Plus, there’s a funny bonus story about pro wrestling, some translation notes, a comic the author claims to have drawn in five minutes, and a free (well... ‘free’ considering that the book costs a dollar more than the average manga digest) mini-dvd that contains the first two episodes of the “Cromartie High School” anime (in a zany coincidence, also released in the US by ADV!), although it should be noted that the episodes are an Adult Swim-sized 12 minutes each, which I know isn’t entirely fair to say considering that the 12-minute tv format was in use in Japan well before Adult Swim hit the airwaves in the US, but whatever. Each episode adapts a handful of chapters of the comic into animated form, occasionally grouping chapters by theme (like putting all of the shocking character introductions or robot humor bits right after one another). The animators (among them, the much-loved Production IG) try hard to translate Nonaka’s style to the screen, using computer effects and bits of background business to decent effect, but the tone is sometimes a little too self-referential (at multiple points urging the audience to just read the comics) and lacks the pleasing chafe of Nonaka’s art.
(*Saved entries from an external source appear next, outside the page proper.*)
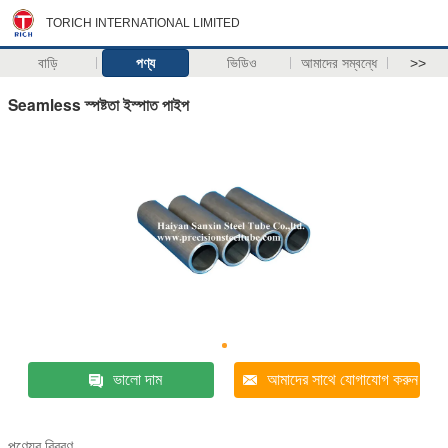
TORICH INTERNATIONAL LIMITED
বাড়ি
পণ্য
ভিডিও
আমাদের সম্বন্ধে
>>
Seamless স্পষ্টতা ইস্পাত পাইপ
ভালো দাম
আমাদের সাথে যোগাযোগ করুন
পণ্যের বিবরণ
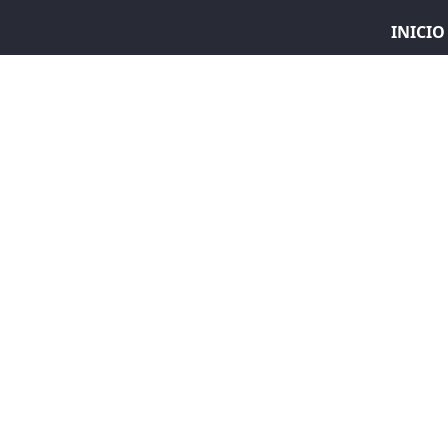
INICIO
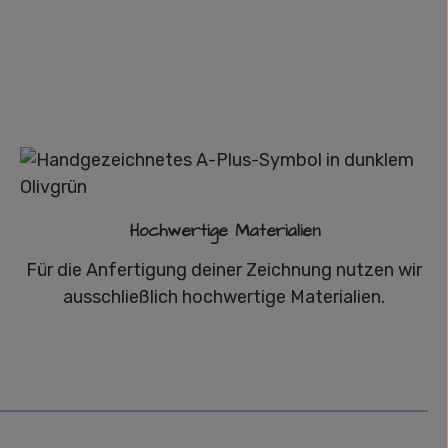
Hochwertige Materialien
Für die Anfertigung deiner Zeichnung nutzen wir
ausschließlich hochwertige Materialien.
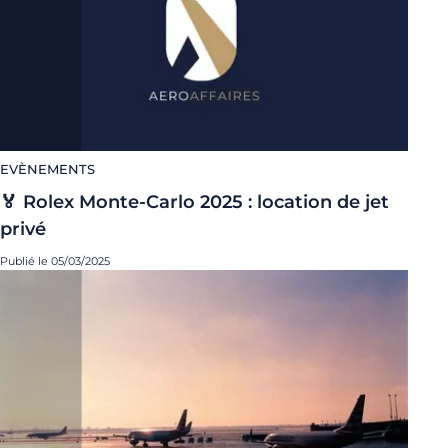
EVÈNEMENTS
🏅 Rolex Monte-Carlo 2025 : location de jet
privé
Publié le 05/03/2025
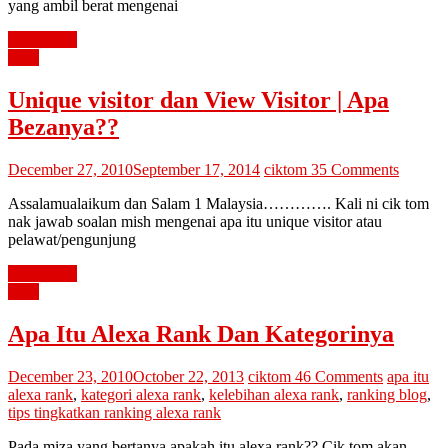
yang ambil berat mengenai
Read more
SEO
Unique visitor dan View Visitor | Apa
Bezanya??
December 27, 2010
September 17, 2014
ciktom
35 Comments
Assalamualaikum dan Salam 1 Malaysia…………. Kali ni cik tom
nak jawab soalan mish mengenai apa itu unique visitor atau
pelawat/pengunjung
Read more
SEO
Apa Itu Alexa Rank Dan Kategorinya
December 23, 2010
October 22, 2013
ciktom
46 Comments
apa itu
alexa rank
,
kategori alexa rank
,
kelebihan alexa rank
,
ranking blog
,
tips tingkatkan ranking alexa rank
Pada miza yang bertanya apakah itu alexa rank?? Cik tom akan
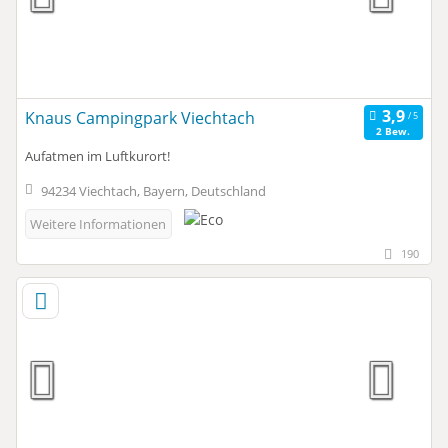
Knaus Campingpark Viechtach
2 Bew.
Aufatmen im Luftkurort!
94234 Viechtach, Bayern, Deutschland
Weitere Informationen
190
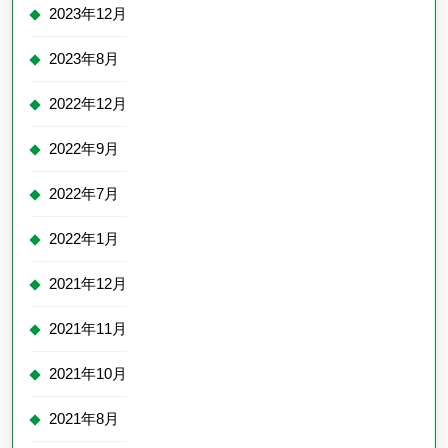
2023年12月
2023年8月
2022年12月
2022年9月
2022年7月
2022年1月
2021年12月
2021年11月
2021年10月
2021年8月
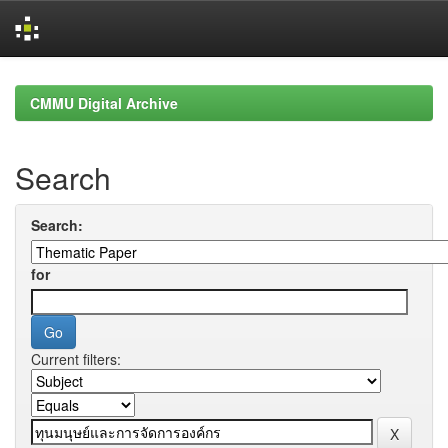
Skip
navigation
CMMU Digital Archive
Search
Search:
for
Current filters:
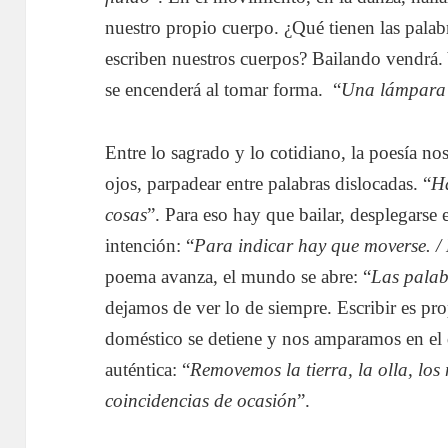
nuestro propio cuerpo. ¿Qué tienen las palab
escriben nuestros cuerpos? Bailando vendrá.
se encenderá al tomar forma. “
Una lámpara
Entre lo sagrado y lo cotidiano, la poesía no
ojos, parpadear entre palabras dislocadas. “
Ha
cosas
”. Para eso hay que bailar, desplegarse 
intención: “
Para indicar hay que moverse. / 
poema avanza, el mundo se abre: “
Las palab
dejamos de ver lo de siempre. Escribir es pr
doméstico se detiene y nos amparamos en el
auténtica: “
Removemos la tierra, la olla, lo
coincidencias de ocasión
”.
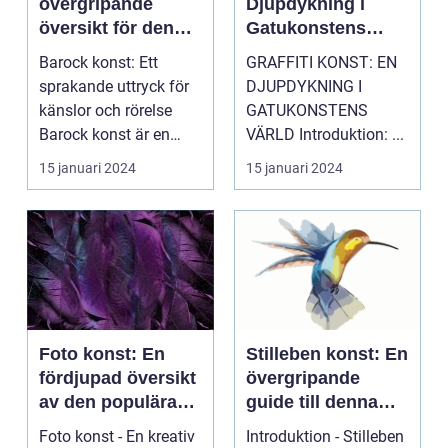
övergripande
Djupdykning i
översikt för den
Gatukonstens
konstintresserade
Värld
Barock konst: Ett
GRAFFITI KONST: EN
läsaren
sprakande uttryck för
DJUPDYKNING I
känslor och rörelse
GATUKONSTENS
Barock konst är en
VÄRLD Introduktion: ...
konstriktning som bl...
15 januari 2024
15 januari 2024
Foto konst: En
Stilleben konst: En
fördjupad översikt
övergripande
av den populära
guide till denna
konstformen
förunderliga genre
Foto konst - En kreativ
Introduktion - Stilleben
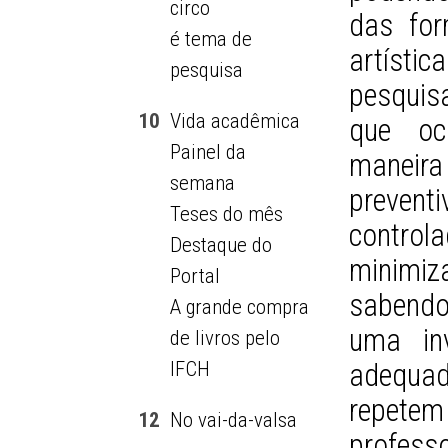
circo
das for
é tema de
artísti
pesquisa
pesquis
10
Vida acadêmica
que oc
Painel da
maneira
semana
prevent
Teses do mês
contro
Destaque do
minimiza
Portal
sabendo
A grande compra
uma in
de livros pelo
IFCH
adequad
repete
12
No vai-da-valsa
professo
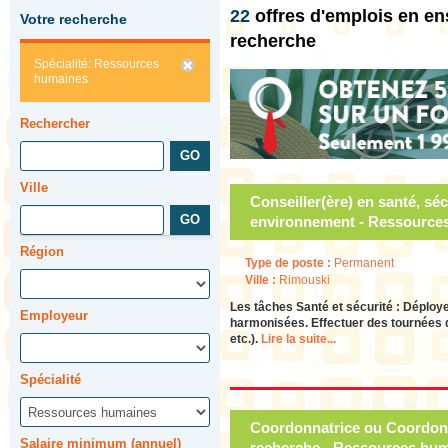
22
offres d'emplois en 
Votre recherche
recherche
Spécialité: Ressources
humaines
Rechercher
Ville
Conseiller(ère) en santé, sécu
environnement - Ressource
Région
Type de poste :
Permanent
Ville :
Rimouski
Les tâches Santé et sécurité : Déployer
Employeur
harmonisées. Effectuer des tournées de
etc.).
Lire la suite...
Spécialité
Coordonnatrice ou Coordonna
Salaire minimum (annuel)
recherche - Ressources hum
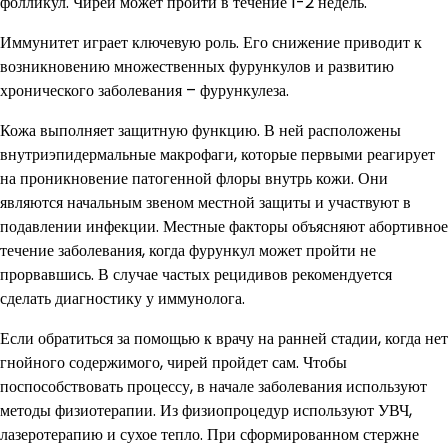
фолликул. Чирей может пройти в течение 1-2 недель.
Иммунитет играет ключевую роль. Его снижение приводит к
возникновению множественных фурункулов и развитию
хронического заболевания – фурункулеза.
Кожа выполняет защитную функцию. В ней расположены
внутриэпидермальные макрофаги, которые первыми реагирует
на проникновение патогенной флоры внутрь кожи. Они
являются начальным звеном местной защиты и участвуют в
подавлении инфекции. Местные факторы объясняют абортивное
течение заболевания, когда фурункул может пройти не
прорвавшись. В случае частых рецидивов рекомендуется
сделать диагностику у иммунолога.
Если обратиться за помощью к врачу на ранней стадии, когда нет
гнойного содержимого, чирей пройдет сам. Чтобы
поспособствовать процессу, в начале заболевания используют
методы физиотерапии. Из физиопроцедур используют УВЧ,
лазеротерапию и сухое тепло. При сформированном стержне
Not to mention that the English dub (no subtitles or Japanese language included on this preview) isn’t very good, with the voice of Takashi in particular often lapsing into exaggerated wackiness with a full-on dry-as-dust style would be best (he may just be emulating an effect from the Japanese language performance of the same character, though). Maybe it’ll be better in the proper dvd release, with the Japanese dialogue and a whole bunch of episodes in a row. Regardless, you also get a very good comic, 160 pages of it, for eleven dollars, and that’s pretty great right there.